Bensman: I’ve spent a lot of time in Mexico and in Central America with immigrants and have for the last year and a half, all during the campaigns. The immigrants would tell me over and over again that they were coming because either a Democrat was expected to be elected to the White House and open the border or, once Biden was nominated, that he would do it particularly. So they started coming just on that hope and grounds alone. They told me. I’ve got all kinds of videotaped interviews and quotations from migrants for at least a year straight about how they were expecting a Democrat to get in, then, and that they were going to come because of it. So that’s one thing.
The importance of the president or the vice president going to the border is to acknowledge that there is a problem down there and to let the American people know they know it and that they are going to do something to address it. I think that’s typically why a president or a senior executive would go visit the border, or anything. If there’s a school shooting or some kind of a national disaster of import or significance, a president or vice president will go there. To signify their care and worry about it. And I think the border is no different than anything like that, a school shooting or terror attack or something of that order… to just go down and show that it matters. By not going, that’s a political statement too. Which is that, ‘this is not a big deal. There is nothing happening here… we don’t agree that this is something needs to be addressed.’
Sam Widener: You are the author of a book called America’s Covert Border War. So mind explaining about your book to the listeners.

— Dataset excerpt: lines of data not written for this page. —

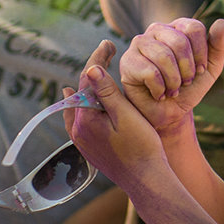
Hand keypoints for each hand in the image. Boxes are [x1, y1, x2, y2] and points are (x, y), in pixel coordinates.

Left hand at [64, 60, 165, 192]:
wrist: (146, 180)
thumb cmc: (142, 147)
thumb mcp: (127, 115)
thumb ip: (107, 92)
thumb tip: (90, 68)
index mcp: (85, 119)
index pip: (86, 80)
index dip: (97, 59)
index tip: (108, 43)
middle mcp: (77, 130)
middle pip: (81, 91)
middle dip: (93, 70)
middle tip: (106, 51)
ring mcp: (82, 141)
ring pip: (80, 105)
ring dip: (90, 87)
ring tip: (98, 69)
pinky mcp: (89, 148)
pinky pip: (82, 119)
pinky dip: (87, 104)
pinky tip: (84, 99)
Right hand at [119, 18, 223, 133]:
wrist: (168, 113)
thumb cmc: (188, 88)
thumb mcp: (211, 69)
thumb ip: (219, 46)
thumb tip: (222, 22)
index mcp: (178, 27)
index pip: (194, 28)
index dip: (201, 54)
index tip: (200, 71)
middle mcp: (157, 29)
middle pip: (179, 42)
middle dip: (188, 70)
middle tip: (185, 83)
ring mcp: (139, 43)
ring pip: (164, 57)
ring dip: (174, 81)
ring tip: (173, 90)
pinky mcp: (127, 61)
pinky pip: (150, 72)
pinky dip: (161, 89)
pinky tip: (159, 94)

Bensman: Yes, thanks for asking about that. America’s Covert Border War is all about probably the single most taboo subject and aspect of the border security issue because it’s about jihadists and Islamic terrorists coming over the border. That has long been denied by the regular media and by former homeland security people or people who claim to be homeland security experts. You might remember a year or two ago when Donald Trump said there were Middle Easterners coming in and around the caravans. He was shouted down for months and called a liar. You’re just simply not allowed to talk about that. It’s considered kind of crazy. But the book systematically documents terrorists who have come across. And more importantly, a series of counterterrorism programs that the Department of Homeland Security has deployed at the border and south of the border throughout Latin America to deal solely with this problem that supposedly doesn’t exist. You’ve actually got 20 years of DHS secret programs that have been operating for the purpose of keeping the country safe from that particular kind of infiltration. There are intercontinental smuggling routes that bring people in, three or four thousand a year – from the Middle East and South Asia and in North Africa. And not all of them are going to be terrorists. A lot of them are just people who have no identification and just show up at the border to claim asylum. But the problem is we don’t know who they are. And every once in a while, at least several times a year, we do catch people who are already on the US terrorism watch list or No Fly list. And we discover others who are not on any list but are associated with terrorist organizations. And the book just outlines all of that. The programs and the jihadists who have come across.